Tribeca 2025: We Are pat!

this documentary reminded me a lot of one from last year, Chasing Chasing Amy, where a filmmaker tackled a problematic representation of LGBTQ culture and not only shared how it might have brought them some joy, but also how it is now permanently trapped in time. That phrase we so often use, “it was different back then”, or any comparable phrase to suggest that people in the past really didn’t know any better. In Chasing Chasing Amy, Kevin Smith participated, along with various cast members, to dissect its effect on lesbian culture, and how a cisgender straight white man might have had a different take on that experience. Kevin Smith wouldn’t make that film now, and I’d like to think the more progressive current slate of SNL performers wouldn’t do the Pat sketch again, but who knows.

This explores the character pat, the androgynous to “hilarious effect”, butt of the joke from the early 90’s Saturday Night Live days. Played by Julia Sweeney, initially made their debut in 1990, before eventually landing one of those SNL spinoff films that dramatically underperformed, and was critically abandoned. Years later, we have unearthed this bad idea to discuss how it spoke to people who now identify as non-binary, but didn’t have a word for that then, and unintentionally saw themselves in a problematic and denigrated character. pat is not a character to be celebrated, much like Smith’s representation of a lesbian who “turns straight’ at the end of chasing Amy to benefit his straight male lead. These are flukes of the 90’s, from people who truly should have known better. The 1980’s were really the last vestige for any kind of “it was the times” in terms of questionable representation coming out of Hollywood. By the 90’s, after the AIDS crisis, it can’t help but feel all a bit homophobic or transphobic depending on the gag. I did a rewatch of Ace Ventura: pet Detective last year, a film I hadn’t seen since I was a kid, and I knew that was not going to be a good rewatch.

but, when you are starved for representation, the idea that there is a character who is seemingly a mixture or balance of masculine and feminine qualities, despite the tone of their existence driving characters to suicide, is still possibly an individual experience these non-binary comics should explore. that’s what makes it’s Pat work, is that these people now in control of Pat are those who should have been in the room, and never are. It seems odd to say SNL doesn’t have a trans writer or cst member, and when they had a non-binary cast member, that was sadly short lived. this film not only puts a focus on Pat, but on how comedy created by and for non-binary and trans comics is just as funny, and just as important in 2025. My only hurdle here was that i did want the documentary to feel more like the non-binary community was at the wheel. it feels like with so many people in the world offended by people choosing their own pronouns, the more powerful story is through their eyes.
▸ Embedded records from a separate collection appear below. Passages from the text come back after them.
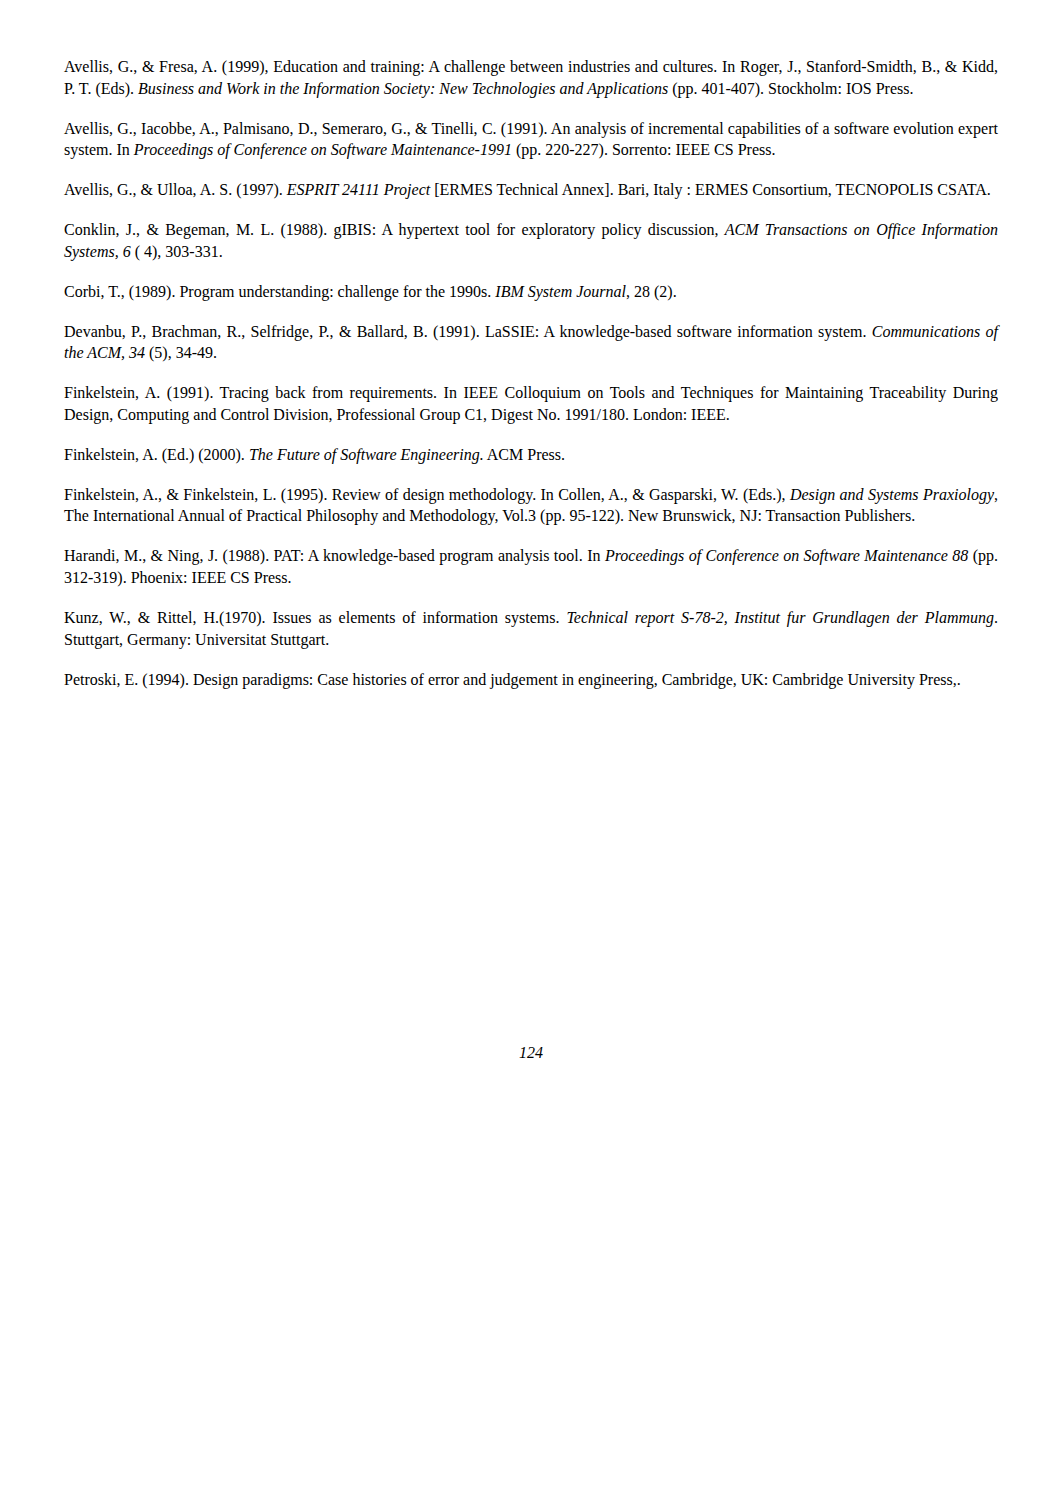Avellis, G., & Fresa, A. (1999), Education and training: A challenge between industries and cultures. In Roger, J., Stanford-Smidth, B., & Kidd, P. T. (Eds). Business and Work in the Information Society: New Technologies and Applications (pp. 401-407). Stockholm: IOS Press.
Avellis, G., Iacobbe, A., Palmisano, D., Semeraro, G., & Tinelli, C. (1991). An analysis of incremental capabilities of a software evolution expert system. In Proceedings of Conference on Software Maintenance-1991 (pp. 220-227). Sorrento: IEEE CS Press.
Avellis, G., & Ulloa, A. S. (1997). ESPRIT 24111 Project [ERMES Technical Annex]. Bari, Italy : ERMES Consortium, TECNOPOLIS CSATA.
Conklin, J., & Begeman, M. L. (1988). gIBIS: A hypertext tool for exploratory policy discussion, ACM Transactions on Office Information Systems, 6 ( 4), 303-331.
Corbi, T., (1989). Program understanding: challenge for the 1990s. IBM System Journal, 28 (2).
Devanbu, P., Brachman, R., Selfridge, P., & Ballard, B. (1991). LaSSIE: A knowledge-based software information system. Communications of the ACM, 34 (5), 34-49.
Finkelstein, A. (1991). Tracing back from requirements. In IEEE Colloquium on Tools and Techniques for Maintaining Traceability During Design, Computing and Control Division, Professional Group C1, Digest No. 1991/180. London: IEEE.
Finkelstein, A. (Ed.) (2000). The Future of Software Engineering. ACM Press.
Finkelstein, A., & Finkelstein, L. (1995). Review of design methodology. In Collen, A., & Gasparski, W. (Eds.), Design and Systems Praxiology, The International Annual of Practical Philosophy and Methodology, Vol.3 (pp. 95-122). New Brunswick, NJ: Transaction Publishers.
Harandi, M., & Ning, J. (1988). PAT: A knowledge-based program analysis tool. In Proceedings of Conference on Software Maintenance 88 (pp. 312-319). Phoenix: IEEE CS Press.
Kunz, W., & Rittel, H.(1970). Issues as elements of information systems. Technical report S-78-2, Institut fur Grundlagen der Plammung. Stuttgart, Germany: Universitat Stuttgart.
Petroski, E. (1994). Design paradigms: Case histories of error and judgement in engineering, Cambridge, UK: Cambridge University Press,.
124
Perhaps the inclusion of trans comics is also important, but at a certain point it seemed like the documentary was tilting away from the idea of feeling genderless, or having a lack of definition in choosing his or hers, and voicing a community that has a different and totally valid battle to be able to use their gender specific pronouns and live their lives.
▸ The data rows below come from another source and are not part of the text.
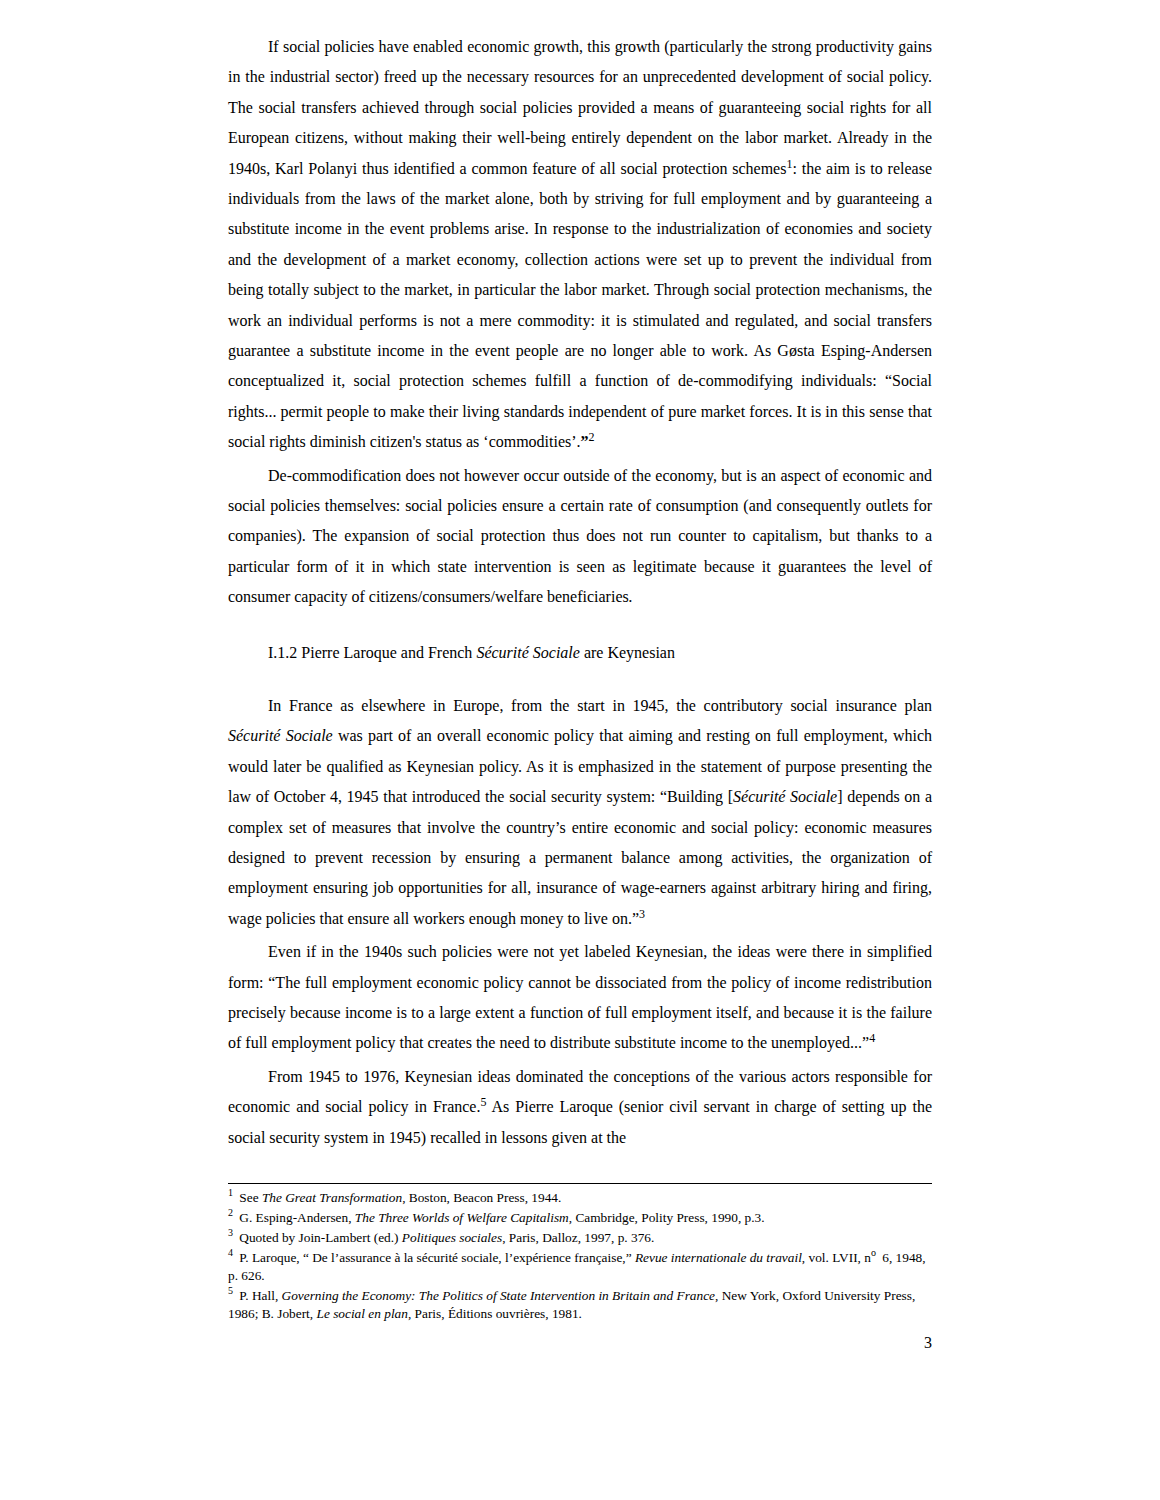If social policies have enabled economic growth, this growth (particularly the strong productivity gains in the industrial sector) freed up the necessary resources for an unprecedented development of social policy. The social transfers achieved through social policies provided a means of guaranteeing social rights for all European citizens, without making their well-being entirely dependent on the labor market. Already in the 1940s, Karl Polanyi thus identified a common feature of all social protection schemes1: the aim is to release individuals from the laws of the market alone, both by striving for full employment and by guaranteeing a substitute income in the event problems arise. In response to the industrialization of economies and society and the development of a market economy, collection actions were set up to prevent the individual from being totally subject to the market, in particular the labor market. Through social protection mechanisms, the work an individual performs is not a mere commodity: it is stimulated and regulated, and social transfers guarantee a substitute income in the event people are no longer able to work. As Gøsta Esping-Andersen conceptualized it, social protection schemes fulfill a function of de-commodifying individuals: “Social rights... permit people to make their living standards independent of pure market forces. It is in this sense that social rights diminish citizen's status as ‘commodities’.”2
De-commodification does not however occur outside of the economy, but is an aspect of economic and social policies themselves: social policies ensure a certain rate of consumption (and consequently outlets for companies). The expansion of social protection thus does not run counter to capitalism, but thanks to a particular form of it in which state intervention is seen as legitimate because it guarantees the level of consumer capacity of citizens/consumers/welfare beneficiaries.
I.1.2 Pierre Laroque and French Sécurité Sociale are Keynesian
In France as elsewhere in Europe, from the start in 1945, the contributory social insurance plan Sécurité Sociale was part of an overall economic policy that aiming and resting on full employment, which would later be qualified as Keynesian policy. As it is emphasized in the statement of purpose presenting the law of October 4, 1945 that introduced the social security system: “Building [Sécurité Sociale] depends on a complex set of measures that involve the country’s entire economic and social policy: economic measures designed to prevent recession by ensuring a permanent balance among activities, the organization of employment ensuring job opportunities for all, insurance of wage-earners against arbitrary hiring and firing, wage policies that ensure all workers enough money to live on.”3
Even if in the 1940s such policies were not yet labeled Keynesian, the ideas were there in simplified form: “The full employment economic policy cannot be dissociated from the policy of income redistribution precisely because income is to a large extent a function of full employment itself, and because it is the failure of full employment policy that creates the need to distribute substitute income to the unemployed...”4
From 1945 to 1976, Keynesian ideas dominated the conceptions of the various actors responsible for economic and social policy in France.5 As Pierre Laroque (senior civil servant in charge of setting up the social security system in 1945) recalled in lessons given at the
1 See The Great Transformation, Boston, Beacon Press, 1944.
2 G. Esping-Andersen, The Three Worlds of Welfare Capitalism, Cambridge, Polity Press, 1990, p.3.
3 Quoted by Join-Lambert (ed.) Politiques sociales, Paris, Dalloz, 1997, p. 376.
4 P. Laroque, “ De l’assurance à la sécurité sociale, l’expérience française,” Revue internationale du travail, vol. LVII, no 6, 1948, p. 626.
5 P. Hall, Governing the Economy: The Politics of State Intervention in Britain and France, New York, Oxford University Press, 1986; B. Jobert, Le social en plan, Paris, Éditions ouvrières, 1981.
3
I might have edited it to be more of a voice for those who just when they have found a way to positively define how they’ve felt their entire lives, are now facing systematic backlash, and stupid laws preventing people from identifying their pronouns to let people know who they authentically are. in every way, we haven’t really moved past Pat. Society still deeply fears the unknown, and finds it easier to villainize and demoralize those it does not understand, instead of letting those people just authentically be themselves. last time I checked, “death by pronoun” isn’t a thing. In every chance I’ve had to talk with a friend who lets me know their new pronouns, it has always been either that they don’t see themselves as either he or she, or that they feel like they are a near 50/50 mixture of both. LGBTQ representation is niche still, sadly, and within that we have trans representation, which has grown. What now needs to come along are voices for those who for years had no way to define themselves except to point to Pat and say, that’s me. And, what a shame for Pat to be the way you might use to describe yourself, as your friend looks up pat, only to find the sketch where the sheer existence of Pat drives Christopher Walken to kill himself.

It might not seem like I loved this, but I did. I just wanted it to skew even more non-binary than it does. those voices are here, but so rarely do we ever listen to them.